Press Release
Saturday Press Conference, Sebastopol, Ca. Senior Center
Nurses to Join Assembly member Marc Levine in Call to Stop Closure of Palm Drive Hospital
Assembly member Marc Levine will join with Palm Drive Hospital registered nurses in a press conference Saturday, April 5 to step up opposition to the threatened closure of Palm Drive Hospital in Sebastopol, Ca. north of San Francisco.
The press conference will be held at 11:30 a.m. Saturday at the Sebastopol Senior Center, 167 N. High St.
“Palm Drive Hospital delivers critical health care services to residents in West County and is the only option for this community,” said Marc Levine.

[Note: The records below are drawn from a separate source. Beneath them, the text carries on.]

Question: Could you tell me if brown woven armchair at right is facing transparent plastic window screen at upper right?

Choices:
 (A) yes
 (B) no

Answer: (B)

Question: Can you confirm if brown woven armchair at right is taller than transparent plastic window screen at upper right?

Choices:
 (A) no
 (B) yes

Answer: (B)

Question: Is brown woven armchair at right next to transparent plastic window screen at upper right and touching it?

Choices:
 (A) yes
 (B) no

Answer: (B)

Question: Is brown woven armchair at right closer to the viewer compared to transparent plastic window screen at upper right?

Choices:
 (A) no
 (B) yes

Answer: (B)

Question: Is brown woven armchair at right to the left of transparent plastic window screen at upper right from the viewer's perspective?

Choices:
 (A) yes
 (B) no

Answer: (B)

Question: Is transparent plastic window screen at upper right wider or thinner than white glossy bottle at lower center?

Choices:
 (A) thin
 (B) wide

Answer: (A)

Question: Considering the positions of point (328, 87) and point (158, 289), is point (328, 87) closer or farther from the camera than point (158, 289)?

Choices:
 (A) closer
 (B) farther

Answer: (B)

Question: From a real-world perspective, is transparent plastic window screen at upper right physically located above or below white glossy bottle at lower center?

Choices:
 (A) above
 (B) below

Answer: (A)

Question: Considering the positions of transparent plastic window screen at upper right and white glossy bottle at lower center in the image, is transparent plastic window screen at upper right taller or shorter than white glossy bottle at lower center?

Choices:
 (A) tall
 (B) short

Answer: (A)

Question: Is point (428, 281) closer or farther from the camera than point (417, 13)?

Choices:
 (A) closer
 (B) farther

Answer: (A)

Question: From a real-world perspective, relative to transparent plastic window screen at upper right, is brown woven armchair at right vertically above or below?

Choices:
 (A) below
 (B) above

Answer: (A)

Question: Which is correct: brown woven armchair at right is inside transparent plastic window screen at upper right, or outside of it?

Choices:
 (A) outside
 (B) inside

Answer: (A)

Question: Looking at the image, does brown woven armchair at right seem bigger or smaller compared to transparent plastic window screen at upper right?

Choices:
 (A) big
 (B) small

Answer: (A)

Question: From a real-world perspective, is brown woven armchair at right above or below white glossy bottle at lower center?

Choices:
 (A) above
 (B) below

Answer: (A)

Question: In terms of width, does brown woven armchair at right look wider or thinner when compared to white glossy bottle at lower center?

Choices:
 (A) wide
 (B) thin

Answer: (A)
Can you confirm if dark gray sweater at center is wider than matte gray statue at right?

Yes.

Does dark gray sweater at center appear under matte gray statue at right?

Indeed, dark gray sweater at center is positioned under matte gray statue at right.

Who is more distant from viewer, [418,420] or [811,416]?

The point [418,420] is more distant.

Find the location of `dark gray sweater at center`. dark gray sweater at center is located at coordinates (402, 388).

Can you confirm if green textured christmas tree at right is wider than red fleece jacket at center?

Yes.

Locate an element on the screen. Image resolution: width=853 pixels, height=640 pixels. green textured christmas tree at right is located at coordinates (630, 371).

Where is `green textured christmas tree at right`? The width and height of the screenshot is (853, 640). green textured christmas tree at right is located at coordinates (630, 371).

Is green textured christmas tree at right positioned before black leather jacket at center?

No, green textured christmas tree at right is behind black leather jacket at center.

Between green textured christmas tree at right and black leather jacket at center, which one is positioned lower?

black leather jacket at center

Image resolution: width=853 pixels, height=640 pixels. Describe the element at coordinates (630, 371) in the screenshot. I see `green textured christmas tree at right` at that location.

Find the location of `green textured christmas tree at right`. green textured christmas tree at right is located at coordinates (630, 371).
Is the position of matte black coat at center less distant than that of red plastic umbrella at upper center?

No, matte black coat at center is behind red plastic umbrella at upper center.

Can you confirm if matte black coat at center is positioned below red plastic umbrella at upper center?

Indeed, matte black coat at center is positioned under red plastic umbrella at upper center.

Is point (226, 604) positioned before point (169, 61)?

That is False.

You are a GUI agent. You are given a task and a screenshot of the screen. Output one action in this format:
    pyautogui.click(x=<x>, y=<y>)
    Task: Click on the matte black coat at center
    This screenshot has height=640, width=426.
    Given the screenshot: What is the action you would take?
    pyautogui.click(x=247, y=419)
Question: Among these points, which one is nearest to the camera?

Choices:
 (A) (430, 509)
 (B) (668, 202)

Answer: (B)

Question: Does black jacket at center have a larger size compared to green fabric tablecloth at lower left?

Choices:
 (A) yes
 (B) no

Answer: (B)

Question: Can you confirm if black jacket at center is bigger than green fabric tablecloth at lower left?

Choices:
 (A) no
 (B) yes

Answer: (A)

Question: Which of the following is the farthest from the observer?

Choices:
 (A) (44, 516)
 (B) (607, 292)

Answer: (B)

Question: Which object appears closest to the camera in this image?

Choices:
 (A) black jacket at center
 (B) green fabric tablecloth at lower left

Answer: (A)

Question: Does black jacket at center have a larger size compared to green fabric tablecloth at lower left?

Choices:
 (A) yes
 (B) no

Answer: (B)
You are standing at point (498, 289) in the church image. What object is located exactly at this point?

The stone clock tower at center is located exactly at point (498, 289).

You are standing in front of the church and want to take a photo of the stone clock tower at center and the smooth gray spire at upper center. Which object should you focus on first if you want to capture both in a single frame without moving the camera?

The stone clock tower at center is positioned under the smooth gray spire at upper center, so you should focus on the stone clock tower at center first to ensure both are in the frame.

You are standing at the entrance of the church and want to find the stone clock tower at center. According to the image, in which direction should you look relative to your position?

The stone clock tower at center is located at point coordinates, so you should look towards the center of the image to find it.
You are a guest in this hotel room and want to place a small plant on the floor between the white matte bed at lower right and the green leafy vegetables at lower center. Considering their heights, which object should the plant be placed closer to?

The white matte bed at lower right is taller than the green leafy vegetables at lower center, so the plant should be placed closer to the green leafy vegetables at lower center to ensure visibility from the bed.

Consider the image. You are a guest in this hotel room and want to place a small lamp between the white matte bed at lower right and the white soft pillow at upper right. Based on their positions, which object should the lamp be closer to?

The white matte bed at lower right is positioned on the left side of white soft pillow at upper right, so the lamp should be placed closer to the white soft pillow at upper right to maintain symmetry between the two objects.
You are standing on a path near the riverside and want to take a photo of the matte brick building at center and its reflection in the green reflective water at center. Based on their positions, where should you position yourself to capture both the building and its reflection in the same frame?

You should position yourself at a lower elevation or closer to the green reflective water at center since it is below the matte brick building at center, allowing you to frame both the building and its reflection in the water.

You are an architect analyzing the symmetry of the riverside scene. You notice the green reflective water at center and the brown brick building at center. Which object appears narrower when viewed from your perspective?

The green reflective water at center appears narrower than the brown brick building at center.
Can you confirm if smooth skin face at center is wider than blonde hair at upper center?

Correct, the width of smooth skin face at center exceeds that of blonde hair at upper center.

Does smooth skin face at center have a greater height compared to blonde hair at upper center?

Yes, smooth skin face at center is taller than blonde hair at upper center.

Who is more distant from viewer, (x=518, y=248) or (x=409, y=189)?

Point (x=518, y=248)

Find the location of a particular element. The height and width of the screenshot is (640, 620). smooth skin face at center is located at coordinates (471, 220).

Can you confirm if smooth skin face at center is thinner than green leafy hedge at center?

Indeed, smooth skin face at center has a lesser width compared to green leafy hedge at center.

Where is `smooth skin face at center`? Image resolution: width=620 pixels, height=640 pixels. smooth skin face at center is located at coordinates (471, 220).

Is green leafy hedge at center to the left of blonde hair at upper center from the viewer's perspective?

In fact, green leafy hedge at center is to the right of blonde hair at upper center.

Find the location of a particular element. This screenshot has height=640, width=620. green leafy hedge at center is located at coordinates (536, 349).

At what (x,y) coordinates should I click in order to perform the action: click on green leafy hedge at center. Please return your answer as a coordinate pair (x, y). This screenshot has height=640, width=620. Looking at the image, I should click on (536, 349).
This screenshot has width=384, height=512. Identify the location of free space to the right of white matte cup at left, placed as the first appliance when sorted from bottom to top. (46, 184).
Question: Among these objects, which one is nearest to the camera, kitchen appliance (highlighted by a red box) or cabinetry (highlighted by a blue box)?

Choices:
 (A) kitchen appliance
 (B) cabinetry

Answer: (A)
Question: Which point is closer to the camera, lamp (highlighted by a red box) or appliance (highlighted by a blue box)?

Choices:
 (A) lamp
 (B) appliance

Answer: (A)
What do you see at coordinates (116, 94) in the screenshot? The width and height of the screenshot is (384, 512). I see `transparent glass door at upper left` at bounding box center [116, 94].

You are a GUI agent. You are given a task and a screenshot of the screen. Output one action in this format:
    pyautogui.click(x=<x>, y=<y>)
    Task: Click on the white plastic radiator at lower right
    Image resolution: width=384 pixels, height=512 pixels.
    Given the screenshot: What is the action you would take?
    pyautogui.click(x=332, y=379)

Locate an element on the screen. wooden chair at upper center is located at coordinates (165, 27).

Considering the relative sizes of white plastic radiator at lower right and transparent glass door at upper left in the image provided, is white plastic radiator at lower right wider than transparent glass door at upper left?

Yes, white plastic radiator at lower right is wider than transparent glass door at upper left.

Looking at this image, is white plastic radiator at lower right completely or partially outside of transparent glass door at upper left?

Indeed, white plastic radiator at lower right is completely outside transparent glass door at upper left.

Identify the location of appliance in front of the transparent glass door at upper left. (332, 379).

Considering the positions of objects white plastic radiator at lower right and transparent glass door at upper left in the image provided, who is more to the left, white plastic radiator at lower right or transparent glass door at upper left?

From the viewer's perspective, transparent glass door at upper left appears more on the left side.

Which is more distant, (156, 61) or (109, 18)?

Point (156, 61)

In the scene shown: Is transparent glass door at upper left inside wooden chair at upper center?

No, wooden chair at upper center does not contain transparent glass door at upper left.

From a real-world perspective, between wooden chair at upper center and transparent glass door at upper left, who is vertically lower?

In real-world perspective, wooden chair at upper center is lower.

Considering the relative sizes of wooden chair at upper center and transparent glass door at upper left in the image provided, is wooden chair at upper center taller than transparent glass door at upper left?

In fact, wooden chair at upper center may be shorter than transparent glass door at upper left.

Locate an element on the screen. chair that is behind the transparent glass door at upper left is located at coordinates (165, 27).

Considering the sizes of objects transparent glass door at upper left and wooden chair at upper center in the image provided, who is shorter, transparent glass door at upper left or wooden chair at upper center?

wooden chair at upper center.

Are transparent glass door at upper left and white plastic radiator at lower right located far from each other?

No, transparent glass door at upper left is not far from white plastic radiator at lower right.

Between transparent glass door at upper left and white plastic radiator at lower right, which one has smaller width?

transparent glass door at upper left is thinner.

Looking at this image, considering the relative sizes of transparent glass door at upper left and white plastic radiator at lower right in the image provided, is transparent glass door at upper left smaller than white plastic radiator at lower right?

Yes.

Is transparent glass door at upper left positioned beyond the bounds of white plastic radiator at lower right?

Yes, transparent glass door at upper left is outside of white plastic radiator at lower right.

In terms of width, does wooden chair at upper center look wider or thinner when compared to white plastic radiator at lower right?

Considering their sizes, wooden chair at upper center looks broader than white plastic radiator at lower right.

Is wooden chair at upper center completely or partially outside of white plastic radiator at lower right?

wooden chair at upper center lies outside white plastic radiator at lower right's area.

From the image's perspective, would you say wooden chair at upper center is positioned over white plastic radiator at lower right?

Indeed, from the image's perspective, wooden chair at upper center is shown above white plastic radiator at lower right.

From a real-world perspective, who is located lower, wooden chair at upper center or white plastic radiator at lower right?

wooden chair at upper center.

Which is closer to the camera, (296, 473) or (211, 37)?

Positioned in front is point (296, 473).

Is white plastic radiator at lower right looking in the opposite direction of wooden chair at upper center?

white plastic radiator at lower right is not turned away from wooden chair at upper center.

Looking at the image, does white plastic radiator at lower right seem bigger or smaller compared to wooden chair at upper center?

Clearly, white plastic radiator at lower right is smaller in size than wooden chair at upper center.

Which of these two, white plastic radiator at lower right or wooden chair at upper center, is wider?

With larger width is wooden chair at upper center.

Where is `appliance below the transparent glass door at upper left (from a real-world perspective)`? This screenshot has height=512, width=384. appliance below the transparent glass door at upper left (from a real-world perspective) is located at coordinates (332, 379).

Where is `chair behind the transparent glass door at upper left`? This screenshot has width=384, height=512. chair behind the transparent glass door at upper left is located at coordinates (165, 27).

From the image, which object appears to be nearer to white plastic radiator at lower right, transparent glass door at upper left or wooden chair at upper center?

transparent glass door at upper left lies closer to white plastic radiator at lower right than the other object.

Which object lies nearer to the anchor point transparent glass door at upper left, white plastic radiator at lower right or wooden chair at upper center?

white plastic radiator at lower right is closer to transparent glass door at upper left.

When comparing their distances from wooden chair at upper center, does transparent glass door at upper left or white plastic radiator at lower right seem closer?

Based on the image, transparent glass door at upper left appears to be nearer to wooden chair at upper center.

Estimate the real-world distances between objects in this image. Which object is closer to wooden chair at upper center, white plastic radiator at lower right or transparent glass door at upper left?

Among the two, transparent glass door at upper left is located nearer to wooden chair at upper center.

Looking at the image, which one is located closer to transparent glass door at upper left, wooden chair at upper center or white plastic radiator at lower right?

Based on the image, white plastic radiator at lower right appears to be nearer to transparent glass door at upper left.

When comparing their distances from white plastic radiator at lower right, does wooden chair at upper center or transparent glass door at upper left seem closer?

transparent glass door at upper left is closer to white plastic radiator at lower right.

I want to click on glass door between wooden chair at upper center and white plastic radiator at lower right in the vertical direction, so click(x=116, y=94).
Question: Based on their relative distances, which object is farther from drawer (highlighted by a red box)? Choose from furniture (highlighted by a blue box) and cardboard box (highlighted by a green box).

“We must also recognize that the hospital is the largest employer in Sebastopol. The hospital’s continued operations are crucial to the economic vitality of the City and West County as a whole. For these reasons, I am authoring AB 582. This bill will allow Palm Drive Hospital to lower its interests costs. This bill will enable the hospital to live within its budget and to continue providing health care services to the community,” Levine said.
Palm Drive RNs also plan to leaflet community members Sunday at a Sebastopol farmers market at noon, and are asking local residents to join them at the next meeting of the Palm Drive Health Care District Board Monday night, April 6 to voice public opposition to the closure.
Last week the board voted to authorize a Chapter 9 bankruptcy for the hospital as part of a management scheme to shutter the emergency room and then end all acute care inpatient services, steps that the RNs say would abandon scores of western Sonoma County residents and put them at risk.
Monday’s board meeting is at 5:30 p.m. at the Sebastopol Community Church Memorial Hall, 1000 Gravenstein Hwy North in Sebastopol.
In flyers the nurses are disseminating, they cite five major reasons the hospital must remain open:
- Death rates increase when Emergency Rooms close. In 2012, more than 6,800 patients went to the Palm Drive ER, which accounted for 70 percent of all the hospital’s admissions. “Where will these patients go,” the RNs ask.
- In the event of an ER shutdown, all critical care beds will be lost. Hospitals must have both an ER and critical care beds to retain a state license to operate as an acute care facility.
- Without a local hospital, residents of Sebastopol and western Sonoma County will be at greater risk. A full 85 percent of all patient discharges at Palm Drive were patients over 50, 68 percent are over 60 or older.
- Public transportation to other county hospitals is not a viable option. Travel times by public transit takes far longer for patients having to travel to longer distances for care, and there is limited weekend service
- Poor access for rural residents. Many Palm Drive patients come from areas of Western Sonoma County, such as Bodega Bay, Forestville, and Guerneville that are even farther from hospitals in Santa Rosa or Petaluma putting them at even greater risk.